1935 Rolls Royce Phantom II Sports Limousine Coachwork by Barker & Co Registration no. CGK 891 Chassis no. 56UK Engine no. RX25
Chassis number '56UK' was delivered in September 1935 and owned by Frederick Miles, who at that time was a director of Philips & Powis Aircraft based at Woodley near Reading, Berkshire. In 1936 Rolls-Royce bought into Philips & Powis, which produced aircraft under the 'Miles' name and became Miles Aircraft Limited when their share was sold in 1943. The car was originally delivered to Major Len Cox ('Cx' in factory parlance) who was the company's sales manager in London. Recorded as 'stock' on the chassis cards, it passed to Frederick Miles in November 1937. With the Phantom comes a picture of it outside the Art Deco-style Woodley aerodrome terminal behind a Miles Monarch aircraft and with a uniformed chauffeur at hand.
The coachwork by Barker body number '6965' - is a very sporting swept-back design that appears almost 'aero'-like from the side. Erected on the long chassis, the car has a wind-up division with ample room to the front and rear. Although not a Continental model, it was specified on the build sheets to have Continental features including Continental-type rear springs.
In November 1945 Miles sold the Phantom to a Mr R B Davies of Chester. The two old-style buff logbooks record further ownership changes. In 2007 the car was acquired by the nephew of the late Sir James Cayzer, a well-respected R-REC luminary and collector of Rolls-Royce motor cars.
Described as 'a magnificent and important car in absolutely first rate condition,' '56UK' comes with bills for the period 2008-2011 totalling over £100,000 for works carried out by marque specialists Frank Dale & Stepsons, including the installation of a new cylinder head and an overdrive. It is thus in superb mechanical order with a fully rebuilt engine and everything done that needed doing. Accompanying invoices are comprehensive, meticulous and detailed.

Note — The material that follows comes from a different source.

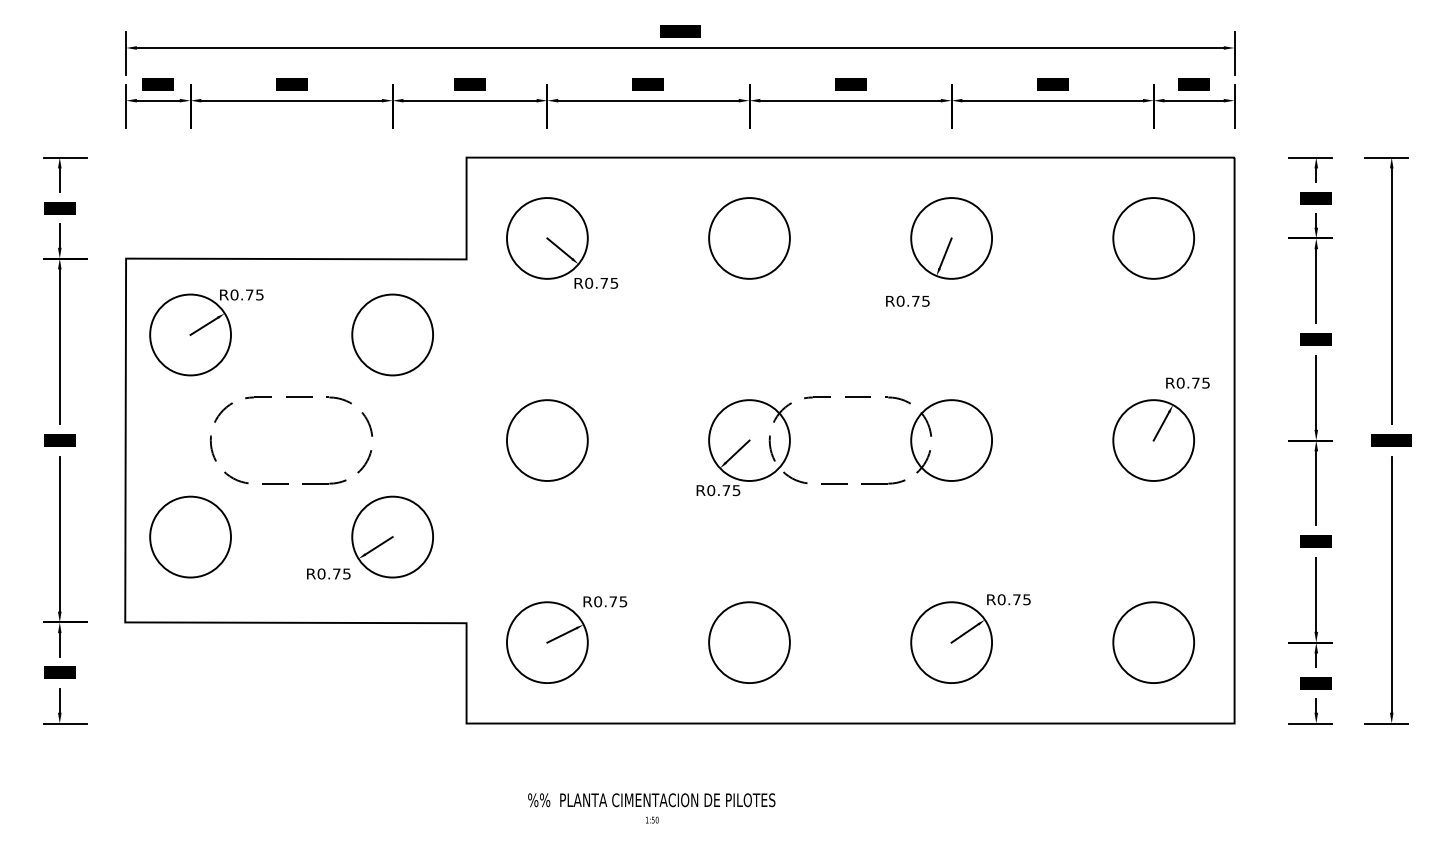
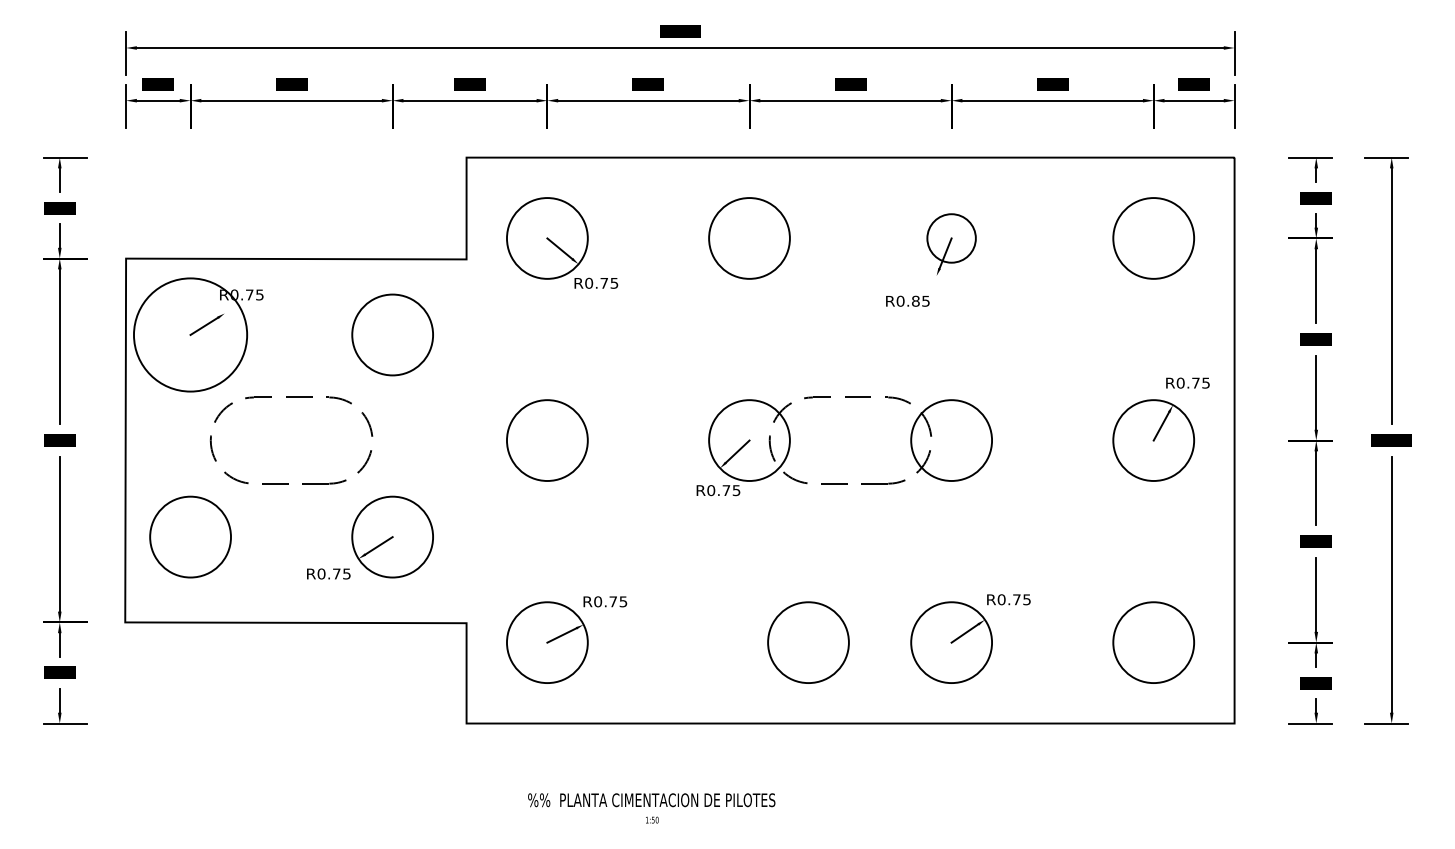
circle at (951, 238) diameter: 81 px -> 49 px
text at (915, 300): R0.75 -> R0.85
circle at (190, 334) diameter: 81 px -> 113 px
circle at (749, 642) position: (749, 642) -> (808, 642)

The car is finished in a pleasing scheme of pale grey over medium grey. Twin trumpet horns adorn the front, mounted either side of a central fog lamp. A single side-mount spare wheel sits on the driver's side running board. The interior is delightful, with pale blue leather to all the seating surfaces, complementary pale grey carpets and satin-finish burr walnut in abundance. Small tools are located in a foldout panel to the passenger front foot-well. A large sunroof slides back easily for semi alfresco motoring. The front windows are of an interesting, unusual yet practical design; when the winder is turned in one direction the window moves backwards a couple of inches allowing for quarter-light style ventilation; when turned the other the window rolls down in a conventional manner. The engine bay is well detailed with all large tools in their appointed places including a plug-in inspection lamp. We are advised that on the road the car is everything a late-series Phantom should be. The engine starts instantly and runs silently, and the synchromesh gearbox is smooth and precise. In overdrive top the car cruises at 70mph in a calm, quiet and relaxed manner, with temperatures and pressure steady and well within limits, the steering being 'pin sharp'.
'CGK 391' has just had a full inspection by Rolls-Royce engineer William Allan who pronounced it mechanically first class and an outstanding example. Epitomising the very best of 1930s style, this magnificent Phantom II is offered with the aforementioned invoices, copy chassis cards, two old-style continuation logbooks, current MoT/tax and Swansea V5 document.